Prefetching and TLBs

Hardware prefetchers watch access patterns and issue speculative loads ahead of explicit instructions — stride prefetchers excel on sequential scans; pointer-chasing defeats them. Software can hint with intrinsics (_mm_prefetch on x86) when you know the next touch but the compiler does not.

Before a cache lookup, the CPU translates virtual addresses to physical frames via the translation lookaside buffer (TLB) — a cache for page table entries. A TLB miss adds dozens of cycles on top of data cache misses. Huge pages (2 MiB / 1 GiB on Linux) reduce TLB pressure for large, long-lived allocations such as database buffer pools — the same workloads where B-tree index pages benefit from fitting more keys per cache line.

Layout choices that actually matter

You rarely control cache associativity, but you control data shape:

Array of structs vs struct of arrays — processing one field across millions of rows (SoA) keeps each inner loop sequential in memory; AoS scatters fields and wastes line bandwidth when you only need .x.
Hot/cold splitting — separate rarely touched metadata from fields updated every iteration so each cache line carries useful bytes.
Blocking / tiling — matrix kernels partition work into tiles that fit in L2/L3 so reused values stay resident across the inner loops.
Pointer chasing depth — each hop is a potential miss; flattening trees into vectors or using probabilistic filters to skip cold storage cuts DRAM round trips.

Managed runtimes add another layer: the garbage collector moves objects and compacts heaps, which can help or hurt locality depending on generational placement. A GC pause is not just "stop the world" — it is also a moment where cache hot sets go cold.

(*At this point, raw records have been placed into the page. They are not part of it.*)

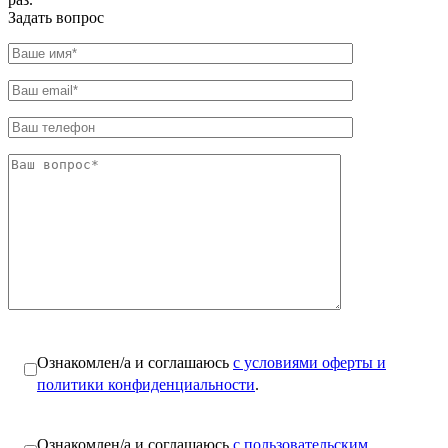
Задать вопрос
Ознакомлен/а и соглашаюсь
с условиями оферты и
политики конфиденциальности
.
Ознакомлен/а и соглашаюсь
с пользовательским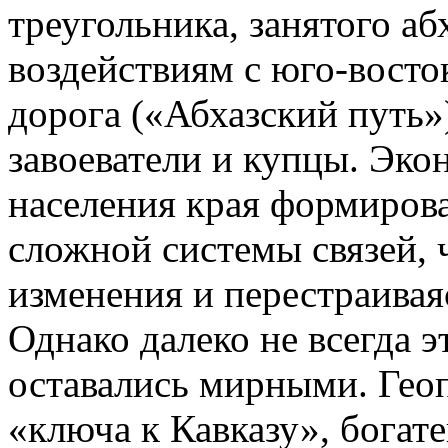
треугольника, занятого а
воздействиям с юго-восток
дорога («Абхазский путь»
завоеватели и купцы. Эко
населения края формирова
сложной системы связей, 
изменения и перестраиваяс
Однако далеко не всегда 
оставались мирными. Гео
«ключа к Кавказу», богат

Multi-core coherence in one paragraph

Each core has private L1 (and usually L2) caches but shares L3 and DRAM. When core A writes a line core B holds, the coherence protocol invalidates or updates B's copy — invisible to single-threaded code, painful when threads share writable state. Read-mostly data scales; write-heavy shared counters do not unless you shard, batch, or use per-thread accumulators merged once. This is the hardware reason lock-free queues still care about line alignment.

Practical checklist

Measure with cache-miss counters before micro-optimizing Big-O.
Prefer sequential access patterns; avoid strided walks through large structures.
Pad per-thread counters to cache-line size to prevent false sharing.
Size working sets to fit L3 when possible; tile algorithms that do not.
Consider SoA layout for numeric kernels; keep hot fields dense.
Watch TLB misses on multi-GB heaps; huge pages help steady-state servers.